Oracle Reveals Advertising Fraud on Streaming TV Platforms

Oracle has uncovered a significant fraud involving advertising on streaming platforms. Dubbed StreamScam, Oracle Data Cloud found that the fraud leverages flaws in ad serving technology and the supply chain to trick advertisers into paying for ads never seen by viewers on real devices and apps. Oracle Data Cloud chief product officer Derek Wise puts the damage at $14.5 million over the last four months, based on an estimated average cost of $20 per one thousand consumer impressions in OTT viewing.

The Wall Street Journal reports that Oracle first discovered the fraud in the summer “after noticing irregularities in the measurement data such as ad requests coming from older Apple TV models running on new iOS software that they couldn’t support.” The problem, said Wise, is that “the ad technology infrastructure underpinning streaming TV remains nascent compared with online and mobile advertising, giving swindlers an opening.” The fraud continues and, added Wise, “is escalating significantly.”

Oracle reports that the scam is based on “spoofing,” which relies on “thousands of servers to impersonate ‘server-side ad insertion’ [SSAI] technology, which are systems that stitch ads directly into programming to prevent issues such as buffering during an ad break.” The scammers, via the fake SSAI servers, “then sent falsified ad requests masquerading as legitimate IP addresses, devices and apps.”

_TASKS FOR THIS EXERCISE_
a) In the report on streaming TV ad fraud, rewrite the part starting with "Oracle Reveals Advertising" and going on through "in OTT viewing.", and switch "advertisers" to "marketers".
b) In the report on streaming TV ad fraud, what average cost per one thousand impressions was the damage estimate based on?
c) Continue the report on streaming TV ad fraud with the next part.

_DATASET CONTENT_
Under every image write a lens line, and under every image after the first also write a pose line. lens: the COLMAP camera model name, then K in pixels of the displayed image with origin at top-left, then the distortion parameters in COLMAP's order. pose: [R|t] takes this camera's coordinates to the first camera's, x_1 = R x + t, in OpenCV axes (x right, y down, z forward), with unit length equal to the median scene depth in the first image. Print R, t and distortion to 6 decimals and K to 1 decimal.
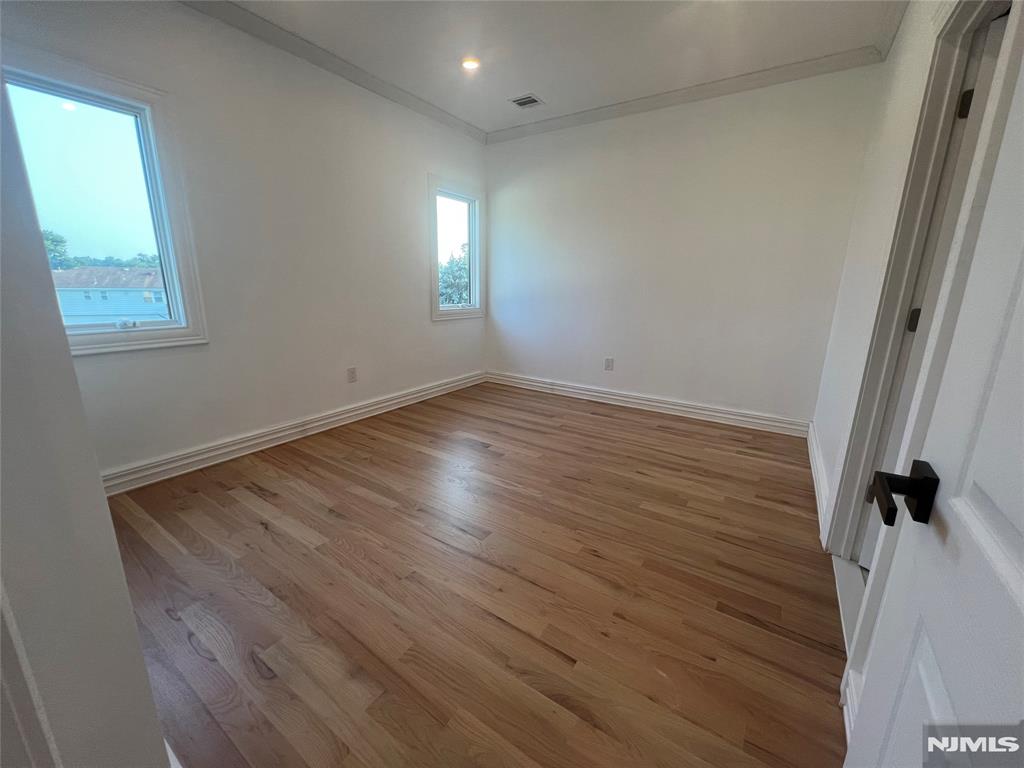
lens RADIAL K [[409.5, 0, 508.1], [0, 409.5, 383.5], [0, 0, 1]] dist [-0.001965, -0.000137]
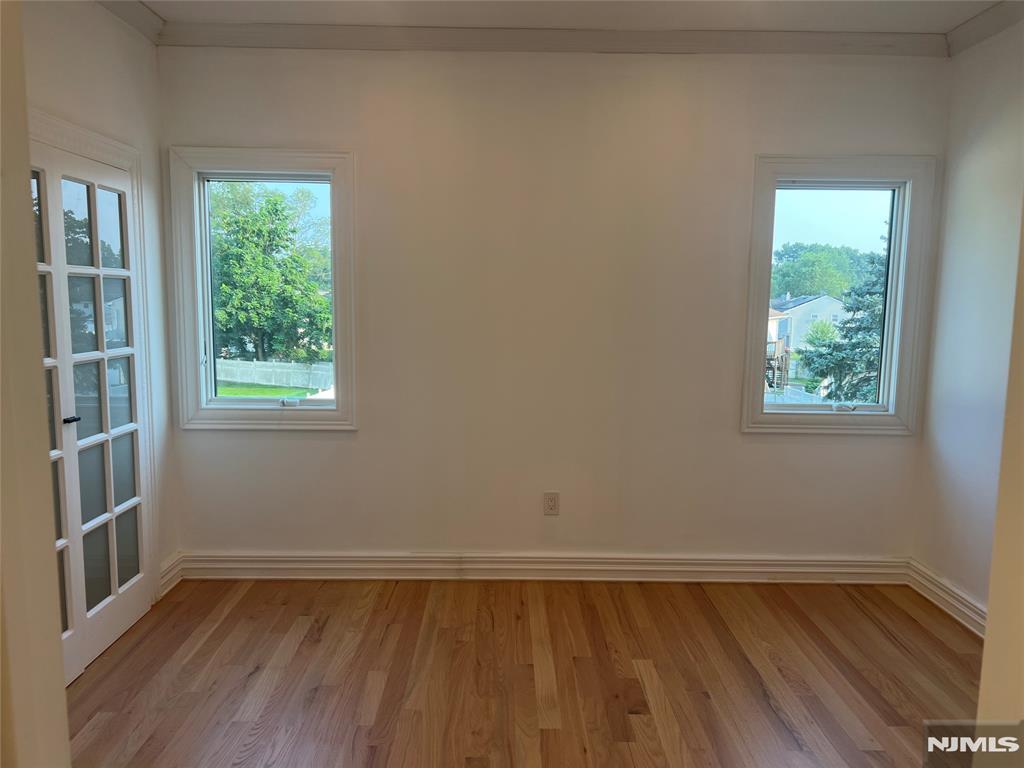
lens RADIAL K [[765.0, 0, 505.6], [0, 765.0, 391.0], [0, 0, 1]] dist [0.014332, 0.000563]
pose [[0.564528, 0.093646, -0.820085, 0.556366], [-0.198233, 0.979847, -0.024570, -0.160612], [0.801257, 0.176438, 0.571714, 0.283557]]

_ANSWER SECTION_
a)
Oracle Reveals Advertising Fraud on Streaming TV Platforms

Oracle has uncovered a significant fraud involving advertising on streaming platforms. Dubbed StreamScam, Oracle Data Cloud found that the fraud leverages flaws in ad serving technology and the supply chain to trick marketers into paying for ads never seen by viewers on real devices and apps. Oracle Data Cloud chief product officer Derek Wise puts the damage at $14.5 million over the last four months, based on an estimated average cost of $20 per one thousand consumer impressions in OTT viewing.

b) An estimated average cost of $20 per one thousand consumer impressions in OTT viewing.

c)
Moat, “a measurement and verification business within Oracle Data Cloud … confirmed the purchased impressions and programming never ran on real devices.” Oracle stated that, thus far, “StreamScam involved 28.8 million fabricated household IP addresses, and spoofed about 3,600 apps and 3,400 Internet-connected TV device models.”

At ad-tech company Innovid, chief technology officer Tal Chalozin noted that, “spoofing, the most common and troublesome version of fraud in streaming TV, requires the exploitation of not just flaws within the server-side ad technology but also a lack of visibility for advertisers buying inventory on open ad exchanges.”

“They take advantage of there being no direct connection between the merchant and the buyer by inserting themselves into the middle,” he said. Wise said that technology tools, systems and measurement within streaming TV must be improved “to more effectively combat ad fraud.”

DoubleVerify and MadHive are two such measurement/tech firms that are developing “brand-safety and fraud-management tools … [and] the IAB Tech Lab, a digital-media industry nonprofit, signaled plans to bring a set of standards to streaming TV called ‘ads.txt,’ which enable publishers and distributors to declare who is authorized to sell their inventory.”

Wise reported that Oracle’s Moat is also “pushing clients to make ‘valid traffic’ a requirement before purchasing streaming-TV ads, much in the way they have learned to do in mobile advertising.”

“Connected TV looks a lot like digital five years ago,” he said. “Our past told us programmatic advertising without measurement was a bad idea; now we are talking about programmatic ads across connected TV without measurement. We need to learn from our mistakes a little bit quicker.”

Marketing on streaming TV is pegged at almost $8 billion this year according to eMarketer, which said it is expected to reach $15.6 billion by 2023. In comparison, advertising on traditional TV accounts for $60 billion to $70 billion each year.